M. Colin-Tampon eut bientôt l'explication de cet étrange phénomène.
Après s'être élevé d'un bond jusqu'aux premières branches de l'arbre, le lièvre retomba sur le sol avec un son mat.
Alors seulement M. Colin-Tampon reconnut que son lièvre était une vieille peau de lièvre, bourrée de foin. Elle était attachée à une ficelle qui passait par-dessus l'une des branches.

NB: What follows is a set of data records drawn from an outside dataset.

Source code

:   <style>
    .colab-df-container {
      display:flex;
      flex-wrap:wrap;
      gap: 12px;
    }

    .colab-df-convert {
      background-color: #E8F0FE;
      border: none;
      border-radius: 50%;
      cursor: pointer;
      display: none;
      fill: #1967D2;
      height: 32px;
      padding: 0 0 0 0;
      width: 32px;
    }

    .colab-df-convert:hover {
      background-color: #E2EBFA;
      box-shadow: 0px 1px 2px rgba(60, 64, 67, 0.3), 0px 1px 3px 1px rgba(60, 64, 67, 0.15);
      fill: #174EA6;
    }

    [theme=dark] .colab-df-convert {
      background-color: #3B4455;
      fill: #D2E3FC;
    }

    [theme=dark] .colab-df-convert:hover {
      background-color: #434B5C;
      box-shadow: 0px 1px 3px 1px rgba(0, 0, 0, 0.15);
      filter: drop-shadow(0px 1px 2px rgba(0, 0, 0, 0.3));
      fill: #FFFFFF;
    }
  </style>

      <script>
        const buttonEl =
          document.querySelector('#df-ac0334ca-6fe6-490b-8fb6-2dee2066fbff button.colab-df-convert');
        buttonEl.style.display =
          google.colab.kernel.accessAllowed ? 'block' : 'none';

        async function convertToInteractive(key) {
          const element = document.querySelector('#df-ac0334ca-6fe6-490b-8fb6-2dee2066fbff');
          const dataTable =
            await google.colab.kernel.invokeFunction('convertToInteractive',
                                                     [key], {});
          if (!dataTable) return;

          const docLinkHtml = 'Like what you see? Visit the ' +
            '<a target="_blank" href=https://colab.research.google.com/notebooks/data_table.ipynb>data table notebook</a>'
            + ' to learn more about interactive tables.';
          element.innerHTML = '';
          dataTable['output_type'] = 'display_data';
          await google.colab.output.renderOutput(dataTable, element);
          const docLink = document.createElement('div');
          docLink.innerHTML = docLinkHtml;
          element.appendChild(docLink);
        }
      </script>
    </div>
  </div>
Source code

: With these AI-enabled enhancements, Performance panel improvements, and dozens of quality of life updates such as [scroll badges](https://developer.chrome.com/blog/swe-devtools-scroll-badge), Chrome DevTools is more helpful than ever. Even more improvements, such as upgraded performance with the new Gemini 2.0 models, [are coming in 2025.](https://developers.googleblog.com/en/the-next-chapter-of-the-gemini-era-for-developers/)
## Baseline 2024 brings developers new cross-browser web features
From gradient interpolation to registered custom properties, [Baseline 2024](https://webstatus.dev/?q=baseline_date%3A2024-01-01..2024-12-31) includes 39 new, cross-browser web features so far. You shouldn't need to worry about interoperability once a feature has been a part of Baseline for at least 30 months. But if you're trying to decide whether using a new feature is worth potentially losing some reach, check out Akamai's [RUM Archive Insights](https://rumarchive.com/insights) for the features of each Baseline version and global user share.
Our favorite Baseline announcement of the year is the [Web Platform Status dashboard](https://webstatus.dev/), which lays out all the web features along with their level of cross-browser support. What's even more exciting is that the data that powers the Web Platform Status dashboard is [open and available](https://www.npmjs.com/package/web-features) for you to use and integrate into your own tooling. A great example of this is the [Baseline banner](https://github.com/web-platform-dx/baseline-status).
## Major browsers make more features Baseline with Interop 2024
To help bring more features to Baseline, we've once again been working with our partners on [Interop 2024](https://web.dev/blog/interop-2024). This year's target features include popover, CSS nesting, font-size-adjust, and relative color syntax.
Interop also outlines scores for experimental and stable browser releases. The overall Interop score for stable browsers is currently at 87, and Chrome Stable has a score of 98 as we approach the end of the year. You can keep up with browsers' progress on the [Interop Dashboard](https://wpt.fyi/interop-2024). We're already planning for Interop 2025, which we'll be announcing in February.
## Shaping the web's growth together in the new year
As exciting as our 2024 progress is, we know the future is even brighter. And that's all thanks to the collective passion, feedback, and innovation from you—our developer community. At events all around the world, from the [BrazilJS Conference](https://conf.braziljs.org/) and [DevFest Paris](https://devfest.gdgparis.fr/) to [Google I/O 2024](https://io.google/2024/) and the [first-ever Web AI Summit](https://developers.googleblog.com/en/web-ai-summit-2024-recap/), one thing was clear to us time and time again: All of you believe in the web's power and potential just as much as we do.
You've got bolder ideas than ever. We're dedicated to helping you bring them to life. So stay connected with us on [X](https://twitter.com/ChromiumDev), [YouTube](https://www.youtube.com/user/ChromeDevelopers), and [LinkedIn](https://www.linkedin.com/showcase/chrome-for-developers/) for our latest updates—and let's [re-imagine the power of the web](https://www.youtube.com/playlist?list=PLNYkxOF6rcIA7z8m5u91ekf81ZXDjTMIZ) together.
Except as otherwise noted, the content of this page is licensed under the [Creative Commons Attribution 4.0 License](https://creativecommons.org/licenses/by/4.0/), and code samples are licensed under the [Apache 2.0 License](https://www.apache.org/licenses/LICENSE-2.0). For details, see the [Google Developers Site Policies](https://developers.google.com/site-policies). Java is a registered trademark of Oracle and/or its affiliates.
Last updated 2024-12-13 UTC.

A l'autre bout, il y avait, ou plutôt il y avait eu un gamin facétieux qui faisait danser la peau de lièvre pour tenter la convoitise des chasseur inexpérimentés.
Au moment même où la vieille peau de lièvre retombait sur le sol, M. Colin-Tampon entendit un rire moqueur, suivi d'un bruit de sabots qui s'enfuyaient.
Il aperçut un gamin qui disparaissait derrière une clôture, il vit la ficelle et comprit tout.
«Attends-moi, polisson», s'écria alors le chasseur, dont la poitrine était gonflée d'une légitime indignation.
«Attends-moi un peu, que je te dise deux mots à l'oreille!» répéta-t-il d'une voix forte; mais le gamin, qui sans doute n'était pas curieux de savoir ce que M. Colin-Tampon pouvait avoir à lui dire, n'attendit ni un peu ni beaucoup, et continua à arpenter la plaine.
M. Colin-Tampon frissonna d'horreur à l'idée qu'il aurait pu blesser de quelques grains de plomb l'auteur de cette indigne comédie. Et alors, malgré son innocence, on l'aurait traîné, lui, conseiller municipal, devant les tribunaux, et on l'aurait accusé de ne pas savoir se servir d'un fusil.
Payer l'amende n'eût rien été, mais de quel front aurait-il abordé désormais l'ami Sauvageot, après avoir donné raison à tous ses pronostics?
Ayant fait un ferme propos de se défier à l'avenir des lièvres empaillés, M. Colin-Tampon, avant de reprendre le cours de ses exploits, donna une seconde accolade à la bouteille clissée.
«Après tout, se dit-il en s'essuyant les lèvres, ce n'est pas ma faute si les apparences m'ont déçu, j'ai tiré avec autant de courage que s'il se fût agi d'un vrai lièvre!»
Il siffla Azor, et s'enfonça dans la solitude.
Au bout de deux cents pas, il s'arrêta court, essuya les verres de ses lunettes, et regarda devant lui, le coeur tremblant d'émotion.
Oui! ce qu'il voyait était bien un oiseau, et même un gros oiseau de l'espèce la plus bizarre. On eût juré qu'il était coiffé d'un chapeau à larges bords! M. Colin-Tampon se souvint fort à propos qu'il existe un oiseau qui se nomme le casoar à casque; celui-ci était peut-être le merle à chapeau Pourquoi pas? Il s'approche avec mille précautions, s'assure en faisant le tour de l'arbre, à bonne distance, qu'il n'y a point de gamin caché derrière, épaule, vise, ferme les yeux et fait feu.